Of the stern agony, and shroud, and pall,   

And breathless darkness, and the narrow house,   

Make thee to shudder, and grow sick at heart;—   

Go forth, under the open sky, and list   

To Nature’s teachings, while from all around—

Earth and her waters, and the depths of air—

Comes a still voice—

                                       Yet a few days, and thee   

The all-beholding sun shall see no more   

In all his course; nor yet in the cold ground,   

Where thy pale form was laid, with many tears,   

Nor in the embrace of ocean, shall exist   

Thy image.

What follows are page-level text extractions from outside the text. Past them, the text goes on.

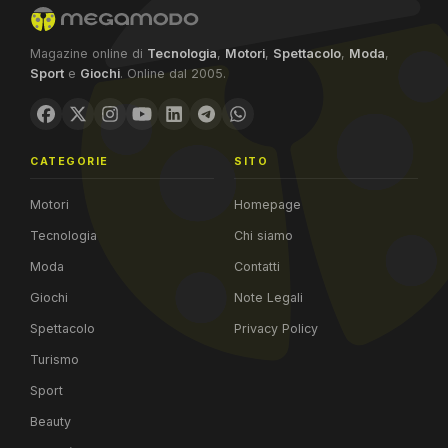
Magazine online di
Tecnologia
,
Motori
,
Spettacolo
,
Moda
,
Sport
e
Giochi
. Online dal 2005.
CATEGORIE
SITO
Motori
Homepage
Tecnologia
Chi siamo
Moda
Contatti
Giochi
Note Legali
Spettacolo
Privacy Policy
Turismo
Sport
Beauty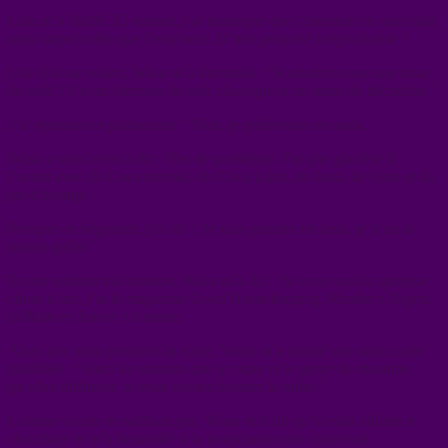
Cela m’a bluffé. Et surtout, j’ai remarqué que l’intérieur du taxi était
aussi impeccable que l’extérieur. D’une propreté irréprochable !
Une fois au volant, Wasu m’a demandé : ‘Souhaitez-vous une tasse
de café ? J’ai un thermos de café classique et un autre de décaféiné.’
J’ai répondu en plaisantant : ‘Non, je préférerais un soda.’
Wasu a souri et m’a dit : ‘Pas de problème. J’ai une glacière à
l’avant avec du Coca normal, du Coca Light, du lassi, de l’eau et du
jus d’orange.’
Presque en bégayant, j’ai dit : ‘Je vais prendre un lassi, je n’en ai
jamais goûté.’
En me tendant ma boisson, Wasu m’a dit : ‘Si vous voulez quelque
chose à lire, j’ai le magazine Good Housekeeping, Reader’s Digest,
la Bible et Travel + Leisure.’
Alors que nous prenions la route, Wasu m’a donné une autre carte
plastifiée : ‘Voici les stations que je capte et le genre de musique
qu’elles diffusent, si vous voulez écouter la radio.’
Comme si cela ne suffisait pas, Wasu m’a dit qu’il avait allumé le
chauffage et m’a demandé si la température me convenait.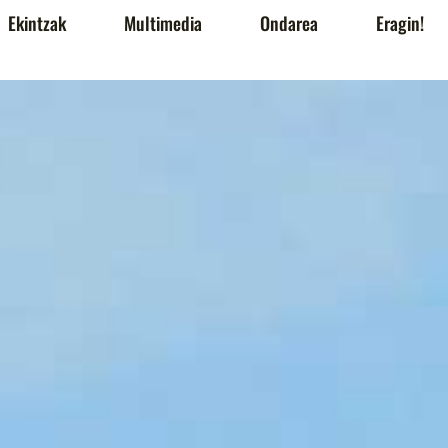
Ekintzak
Multimedia
Ondarea
Eragin!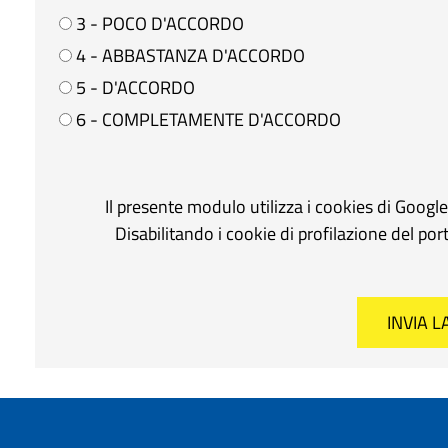
3 - POCO D'ACCORDO
4 - ABBASTANZA D'ACCORDO
5 - D'ACCORDO
6 - COMPLETAMENTE D'ACCORDO
Il presente modulo utilizza i cookies di Googl
Disabilitando i cookie di profilazione del po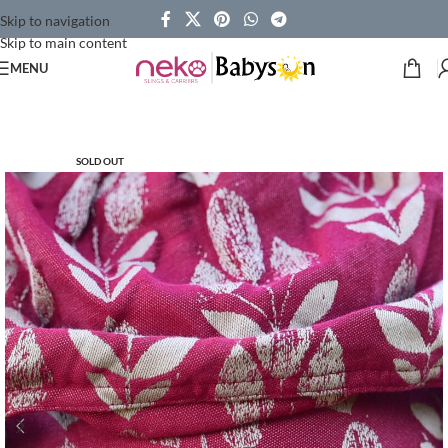
Skip to navigation
Skip to main content
MENU
SOLD OUT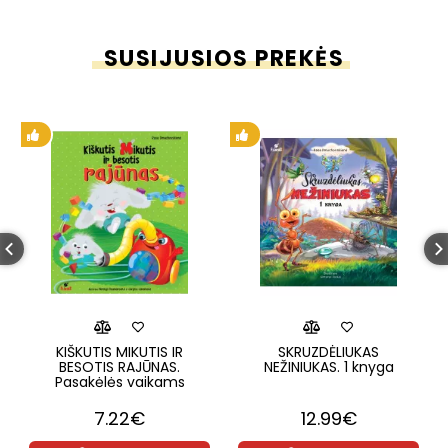
SUSIJUSIOS PREKĖS
KIŠKUTIS MIKUTIS IR
SKRUZDĖLIUKAS
BESOTIS RAJŪNAS.
NEŽINIUKAS. 1 knyga
Pasakėlės vaikams
7.22€
12.99€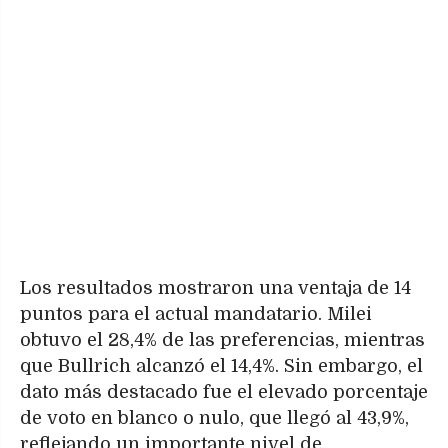
Los resultados mostraron una ventaja de 14
puntos para el actual mandatario. Milei
obtuvo el 28,4% de las preferencias, mientras
que Bullrich alcanzó el 14,4%. Sin embargo, el
dato más destacado fue el elevado porcentaje
de voto en blanco o nulo, que llegó al 43,9%,
reflejando un importante nivel de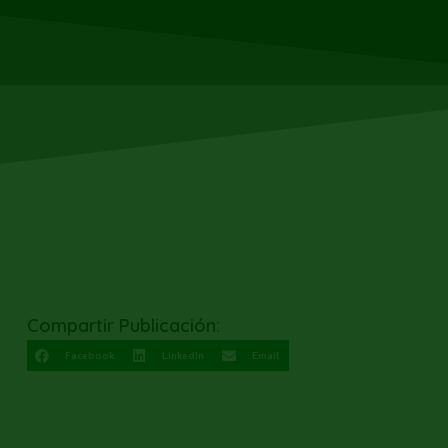
Compartir Publicación:
Facebook
LinkedIn
Email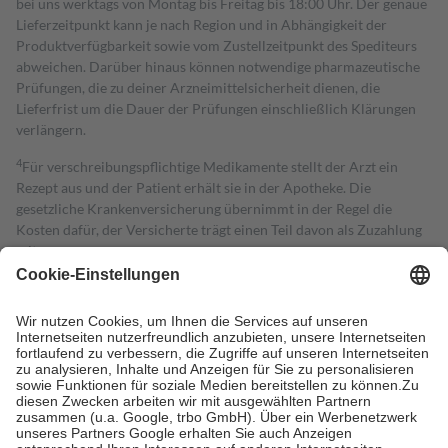
bei uns werktags von Montag bis Freitag bis 18:00 Uhr. Der genaue
Lieferzeitpunkt kann je nach Region und in Abhängigkeit der
Produktverfügbarkeit sowie vom Zustellzeitpunkt des Spediteurs
abweichen. Darüber hinaus können notwendige pharmazeutische
Prüfungen, die zu deiner Arzneimittelsicherheit dienen, die
Lieferfrist um die Dauer der Prüfungen einschließlich Klärungen
verlängern.
4
Für verschreibungspflichtige Medikamente stellt der Arzt ein
Rezept aus und der Patient erhält sie in der Apotheke. Die
gesetzliche Krankenversicherung übernimmt in der Regel die
Kosten dafür, der Versicherte trägt einen Teil davon als Zuzahlung
mit.
Grundsätzlich leisten Mitglieder Zuzahlungen in Höhe von zehn
Prozent des Abgabepreises,
mindestens
jedoch
fünf Euro
und
höchstens zehn Euro.
Es sind jedoch nie mehr als die tatsächlichen
Kosten der Leistung zu entrichten.
Diese Regeln gelten grundsätzlich auch für Online-Apotheken.
Bei Heilmitteln und häuslicher Krankenpflege beträgt die
Zuzahlung zehn Prozent der Kosten sowie zehn Euro je
Verordnung.
Um das Engagement der Versicherten für ihre eigene Gesundheit zu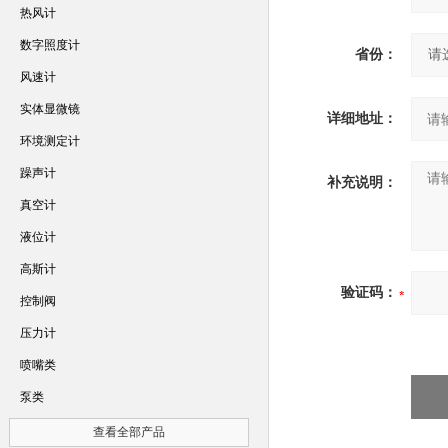
热风计
数字照度计
省份：
风速计
实体显微镜
详细地址：
环境测定计
躁声计
补充说明：
真空计
液位计
高斯计
验证码：
控制阀
压力计
喷嘴类
泵类
查看全部产品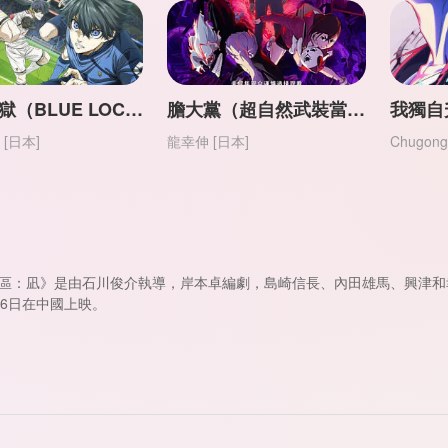
藍色監獄（BLUE LOCK）第1-2季【日語】
膽大黨（超自然武裝當噠當）最新第2季（附第1季）【日語】
[日本]
龍幸伸 [日本]
Chugong
區：凪》是由石川俊介執導，岸本卓編劇，島崎信長、內田雄馬、興津和幸
26日在中國上映。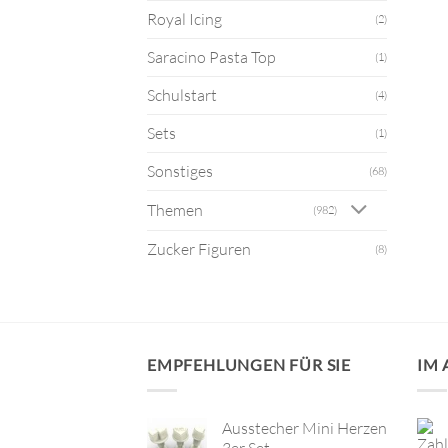
Royal Icing
(2)
Saracino Pasta Top
(1)
Schulstart
(4)
Sets
(1)
Sonstiges
(68)
Themen
(982)
Zucker Figuren
(8)
EMPFEHLUNGEN FÜR SIE
IM
Ausstecher Mini Herzen
3er Set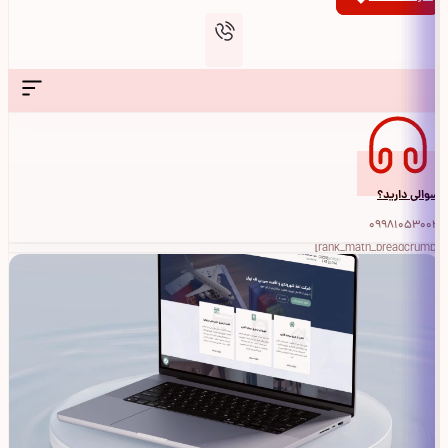
سوالی دارید؟
09981053004
[rank_math_breadcrumb]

Earth, that nourished thee, shall claim   

Thy growth, to be resolved to earth again,

And, lost each human trace, surrendering up   

Thine individual being, shalt thou go   

To mix for ever with the elements,   

To be a brother to the insensible rock   

And to the sluggish clod, which the rude swain   

Turns with his share, and treads upon. The oak   

Shall send his roots abroad, and pierce thy mould.  

     Yet not to thine eternal resting-place   

Shalt thou retire alone, nor couldst thou wish   

Couch more magnificent. Thou shalt lie down   

With patriarchs of the infant world—with kings,   

The powerful of the earth—the wise, the good,   

Fair forms, and hoary seers of ages past,   

All in one mighty sepulchre.   The hills   

Rock-ribbed and ancient as the sun,—the vales   

Stretching in pensive quietness between;   

The venerable woods—rivers that move   

In majesty, and the complaining brooks   

That make the meadows green; and, poured round all,   

Old Ocean’s gray and melancholy waste,—   

Are but the solemn decorations all   

Of the great tomb of man. The golden sun,   

The planets, all the infinite host of heaven,   

Are shining on the sad abodes of death,   

Through the still lapse of ages. All that tread   

The globe are but a handful to the tribes   

That slumber in its bosom.—Take the wings   

Of morning, pierce the Barcan wilderness,   

Or lose thyself in the continuous woods   

Where rolls the Oregon, and hears no sound,   

Save his own dashings—yet the dead are there:   

And millions in those solitudes, since first   

The flight of years began, have laid them down   

In their last sleep—the dead reign there alone.

So shalt thou rest, and what if thou withdraw   

In silence from the living, and no friend   

Take note of thy departure? All that breathe   

Will share thy destiny. The gay will laugh

When thou art gone, the solemn brood of care   

Plod on, and each one as before will chase   

His favorite phantom; yet all these shall leave   

Their mirth and their employments, and shall come

And make their bed with thee. As the long train   

Of ages glide away, the sons of men,   

The youth in life’s green spring, and he who goes   

In the full strength of years, matron and maid,   

The speechless babe, and the gray-headed man—   

Shall one by one be gathered to thy side,   

By those, who in their turn shall follow them.  

     So live, that when thy summons comes to join   

The innumerable caravan, which moves   

To that mysterious realm, where each shall take   

His chamber in the silent halls of death,   

Thou go not, like the quarry-slave at night,   

Scourged to his dungeon, but, sustained and soothed   

By an unfaltering trust, approach thy grave,   

Like one who wraps the drapery of his couch   

About him, and lies down to pleasant dreams.